The dream begins

We begin this semester in CoPhi with Anthony Gottlieb’s acclaimed Dream of Reason: A History of Western Philosophy from the Greeks to the Renaissance. Last semester we did Bertrand Russell’s History, so a bit of cross-referencing seems in order. Two storytellers are better than one, say we pluralists and CoPhilosophers.

 Gottlieb’s approach is avowedly journalistic, in the best sense: go straight to the primary source whenever possible, question everything, and be clear. All of that is easier said than done, especially (when exploring complicated ideas) clarity. But it’s to Gottlieb’s credit, as it was to Russell’s, to make that a priority.  James’s “stubborn effort to think clearly,” and Russell’s “unusually obstinate” description, may seem mere common sense. 
But common sense is itself often stubbornly, obstinately wrong. That’s “the joke at the heart of philosophy” as it deliberately spurns conventional wisdom, in search of the real thing. Sometimes the joke’s on us philosophers, sometimes on the commoners. But of course we all recur to common sense, and we all need to get better at putting it on the rack of critical scrutiny.
Western science was created when the first (western) philosophers stopped settling for the “God(s) did it” non-explanation of things and went looking for natural causes. That led to enlightenment, of a sort, and to Gottlieb’s next volume, The Dream of Enlightenment. Perhaps one or more of our reporters will enlighten us about it soon. It’s on tap for next semester.

But today, our topic is bounded by these questions: What’s your definition of “philosophy”? Do you have a favorite philosopher? Can you summarize your current, personal philosophy of life?

A glance back, to last August 24:

We’re off, with Bertrand Russell’s introductory chapter in his History. There we’re cautioned against the “impertinent insolence towards the universe” of dogmatic theology, and directed instead to the gray space between certainty and paralysis that good philosophers occupy. Then we’re told that the Stoics presaged Christianity, that Montaigne’s “fruitful disorder” made him a representative man of his age, that Descartes’ subjectivist inflation of ego as philosophic method was insanely contrary to common sense, and that every community must negotiate the extreme opposite dangers of either too stultifying a regard for tradition or too much personal independence.

Those are just a few of the countless sharp opinions Russell will deliver, with audacity and biting wit, in this narrative. Another: that philosophy occupies a No Man’s Land between theology and science. So, we’ll wonder: are no theologians or scientists philosophers? Is there more than one way to be a philosopher? Here I’ll invoke Professor James’s observation that we all have some implicit philosophy or other. For a No Man’s Land, it’s pretty crowded.

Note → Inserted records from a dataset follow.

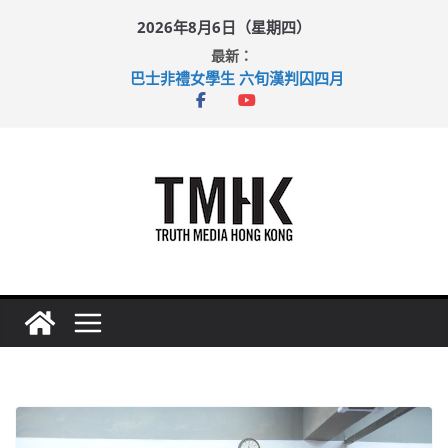
Skip
2026年8月6日（星期四）
to
最新：
content
巴士非禮女學生 六旬漢判囚四月
涉造假公屋富戶申報表 倉管員准保釋候訊
足球盛會次場激戰 祖雲達斯挫車路士
上半年純利大增七成 國泰：下半年油價續波動
上半年車禍奪六十三命 警方：下週起嚴打交通違例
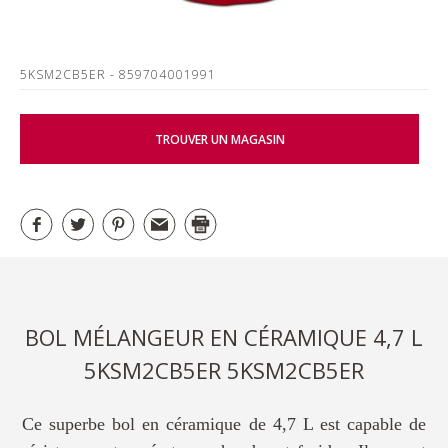
5KSM2CB5ER
- 859704001991
TROUVER UN MAGASIN
BOL MÉLANGEUR EN CÉRAMIQUE 4,7 L
5KSM2CB5ER 5KSM2CB5ER
Ce superbe bol en céramique de 4,7 L est capable de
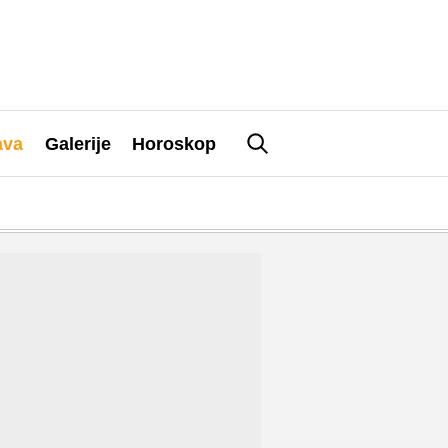
ava
Galerije
Horoskop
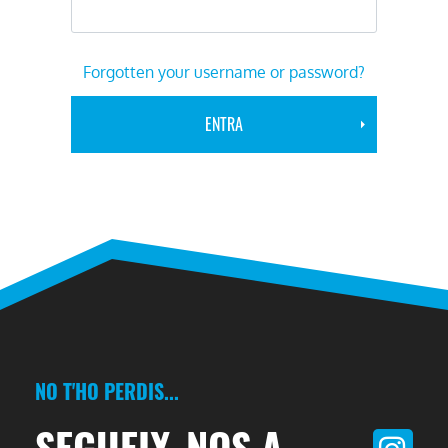
Forgotten your username or password?
NO T'HO PERDIS...
SEGUEIX-NOS A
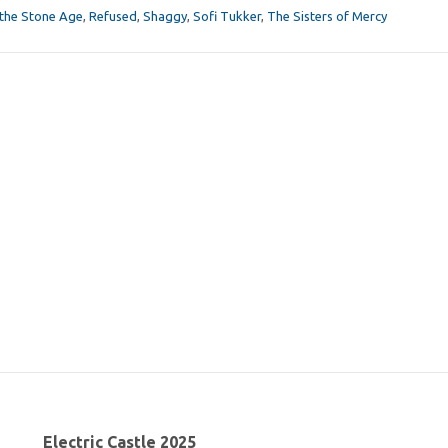
the Stone Age
,
Refused
,
Shaggy
,
Sofi Tukker
,
The Sisters of Mercy
Electric Castle 2025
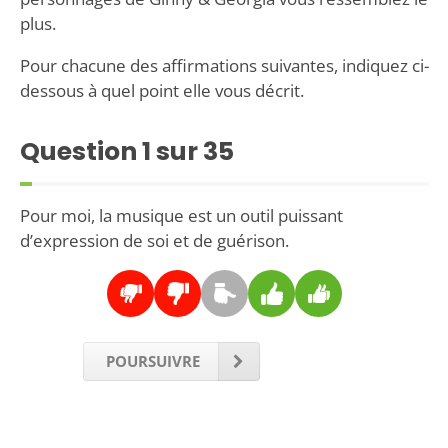
plus.
Pour chacune des affirmations suivantes, indiquez ci-
dessous à quel point elle vous décrit.
Question
1
sur 35
Pour moi, la musique est un outil puissant
d’expression de soi et de guérison.
POURSUIVRE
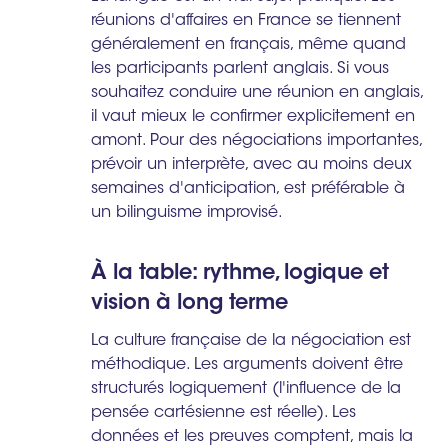
réunions d'affaires en France se tiennent
généralement en français, même quand
les participants parlent anglais. Si vous
souhaitez conduire une réunion en anglais,
il vaut mieux le confirmer explicitement en
amont. Pour des négociations importantes,
prévoir un interprète, avec au moins deux
semaines d'anticipation, est préférable à
un bilinguisme improvisé.
À la table: rythme, logique et
vision à long terme
La culture française de la négociation est
méthodique. Les arguments doivent être
structurés logiquement (l'influence de la
pensée cartésienne est réelle). Les
données et les preuves comptent, mais la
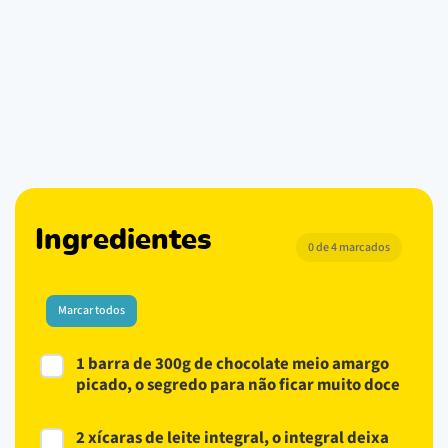
Ingredientes
0 de 4 marcados
Marcar todos
1 barra de 300g de chocolate meio amargo
picado, o segredo para não ficar muito doce
2 xícaras de leite integral, o integral deixa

Other points to ponder, prompted by this chapter: Is there any higher duty than that to one’s fellow humans? What do we owe the state, our contemporaries, our successors? In what specific ways should it matter to us that we’re standing on a planet that’s evolving and revolving, on a distant spiral arm of a relatively nondescript galaxy, one among trillions? Ought we ever to acknowledge the authority of any individual or institution, to settle matters of belief and conscience? (Good question to ask on the anniversary of the first edition of the Gutenberg Bible.)

Some students will become frustrated with all these questions. I’ll happily suggest answers, and will not hesitate to advocate for my own. But the key takeaway today is that in philosophy the questions always outpace the answers, and we’re okay with that. Love it, in fact.